Acentronura breviperula, also known as the shortpouch pygmy pipehorse, dwarf pipehorse and northern little pipehorse, is a species of pygmy pipehorse, a member of the family Syngnathidae, the seahorses and pipefishes. It occurs in the Indo-Pacific region from the eastern Andaman Sea, through the Malay Archipelago to the Western Pacific as far east as New Guinea and the northern Great Barrier Reef.
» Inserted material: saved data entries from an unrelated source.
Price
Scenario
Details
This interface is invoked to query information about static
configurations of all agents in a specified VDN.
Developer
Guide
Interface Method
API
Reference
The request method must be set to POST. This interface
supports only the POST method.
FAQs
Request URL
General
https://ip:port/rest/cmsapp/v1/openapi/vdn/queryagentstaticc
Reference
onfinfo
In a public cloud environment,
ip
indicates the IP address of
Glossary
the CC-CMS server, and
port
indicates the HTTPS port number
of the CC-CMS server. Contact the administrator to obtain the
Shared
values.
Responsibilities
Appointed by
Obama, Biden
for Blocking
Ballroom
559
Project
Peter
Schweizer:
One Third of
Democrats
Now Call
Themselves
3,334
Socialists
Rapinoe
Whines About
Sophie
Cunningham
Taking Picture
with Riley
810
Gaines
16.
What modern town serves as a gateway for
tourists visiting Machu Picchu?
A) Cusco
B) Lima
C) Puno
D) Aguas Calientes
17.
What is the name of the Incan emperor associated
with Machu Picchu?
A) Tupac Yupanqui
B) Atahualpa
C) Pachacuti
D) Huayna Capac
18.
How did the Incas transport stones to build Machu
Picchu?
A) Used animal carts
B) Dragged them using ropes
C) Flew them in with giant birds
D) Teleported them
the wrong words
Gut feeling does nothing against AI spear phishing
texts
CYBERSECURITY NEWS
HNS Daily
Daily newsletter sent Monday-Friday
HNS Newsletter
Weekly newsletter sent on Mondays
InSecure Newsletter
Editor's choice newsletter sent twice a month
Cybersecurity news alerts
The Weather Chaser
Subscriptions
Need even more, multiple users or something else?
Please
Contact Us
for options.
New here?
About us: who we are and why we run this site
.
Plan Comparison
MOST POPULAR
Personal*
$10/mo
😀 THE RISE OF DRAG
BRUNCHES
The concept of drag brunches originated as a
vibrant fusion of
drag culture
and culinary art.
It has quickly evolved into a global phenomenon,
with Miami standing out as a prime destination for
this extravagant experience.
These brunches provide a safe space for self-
It is a small, drab-coloured pipehorse which is very well camouflaged among sandy and silty habitats, although it is usually found on substrates of coral rubble or in areas of sparse algal growth. It has a prehensile tail similar to that of a seahorse but it lacks an angled head and swims with its body held in a horizontal position. It is normally recorded in pairs and they typically use their prehensile tails to grip onto pieces of algae or debris. It is a carnivorous species which feeds on small invertebrates. Like other syngnathids it is ovoviviparous and the males hold the developing eggs in a brood pouch located on the underside of its body. It is found at depths from 2-40 m. They are sexually dimorphic, the females resemble pipefish but the males have large bellies and bear more resemblance to sea horses. They grow to a maximum length of 6 cm.

A breviperula was previously thought to be a synonym of Acentronura tentaculata but is now considered to be a valid species with A. tenticulata restricted to the Red Sea. In Australia A. berviperula is a listed Marine Species under the Environment Protection and Biodiversity Conservation Act 1999.